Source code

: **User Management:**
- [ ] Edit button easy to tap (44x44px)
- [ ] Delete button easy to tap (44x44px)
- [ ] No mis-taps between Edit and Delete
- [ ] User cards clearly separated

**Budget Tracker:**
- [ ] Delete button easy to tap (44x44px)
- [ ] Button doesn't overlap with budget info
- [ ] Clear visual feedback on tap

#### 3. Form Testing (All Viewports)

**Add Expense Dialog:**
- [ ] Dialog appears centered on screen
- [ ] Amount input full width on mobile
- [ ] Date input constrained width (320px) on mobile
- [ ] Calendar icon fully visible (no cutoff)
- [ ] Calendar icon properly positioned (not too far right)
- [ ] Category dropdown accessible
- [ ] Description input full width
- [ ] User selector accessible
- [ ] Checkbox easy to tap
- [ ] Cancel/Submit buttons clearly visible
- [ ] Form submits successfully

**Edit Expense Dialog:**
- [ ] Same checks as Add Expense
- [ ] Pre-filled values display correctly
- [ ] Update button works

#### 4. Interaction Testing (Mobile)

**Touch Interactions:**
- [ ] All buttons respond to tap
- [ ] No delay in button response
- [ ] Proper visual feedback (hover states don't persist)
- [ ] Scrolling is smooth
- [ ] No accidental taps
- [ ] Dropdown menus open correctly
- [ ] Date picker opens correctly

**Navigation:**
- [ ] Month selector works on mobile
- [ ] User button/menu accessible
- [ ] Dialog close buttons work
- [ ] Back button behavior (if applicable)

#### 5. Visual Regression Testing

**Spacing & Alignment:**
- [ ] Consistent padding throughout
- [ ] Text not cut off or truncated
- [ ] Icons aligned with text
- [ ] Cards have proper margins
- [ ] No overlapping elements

→ **EXERCISE INSTRUCTIONS**
Each entry above is to be copied out exactly as written.

→ **SOLUTION TO THE EXERCISE**
Source code

: **User Management:**
- [ ] Edit button easy to tap (44x44px)
- [ ] Delete button easy to tap (44x44px)
- [ ] No mis-taps between Edit and Delete
- [ ] User cards clearly separated

**Budget Tracker:**
- [ ] Delete button easy to tap (44x44px)
- [ ] Button doesn't overlap with budget info
- [ ] Clear visual feedback on tap

#### 3. Form Testing (All Viewports)

**Add Expense Dialog:**
- [ ] Dialog appears centered on screen
- [ ] Amount input full width on mobile
- [ ] Date input constrained width (320px) on mobile
- [ ] Calendar icon fully visible (no cutoff)
- [ ] Calendar icon properly positioned (not too far right)
- [ ] Category dropdown accessible
- [ ] Description input full width
- [ ] User selector accessible
- [ ] Checkbox easy to tap
- [ ] Cancel/Submit buttons clearly visible
- [ ] Form submits successfully

**Edit Expense Dialog:**
- [ ] Same checks as Add Expense
- [ ] Pre-filled values display correctly
- [ ] Update button works

#### 4. Interaction Testing (Mobile)

**Touch Interactions:**
- [ ] All buttons respond to tap
- [ ] No delay in button response
- [ ] Proper visual feedback (hover states don't persist)
- [ ] Scrolling is smooth
- [ ] No accidental taps
- [ ] Dropdown menus open correctly
- [ ] Date picker opens correctly

**Navigation:**
- [ ] Month selector works on mobile
- [ ] User button/menu accessible
- [ ] Dialog close buttons work
- [ ] Back button behavior (if applicable)

#### 5. Visual Regression Testing

**Spacing & Alignment:**
- [ ] Consistent padding throughout
- [ ] Text not cut off or truncated
- [ ] Icons aligned with text
- [ ] Cards have proper margins
- [ ] No overlapping elements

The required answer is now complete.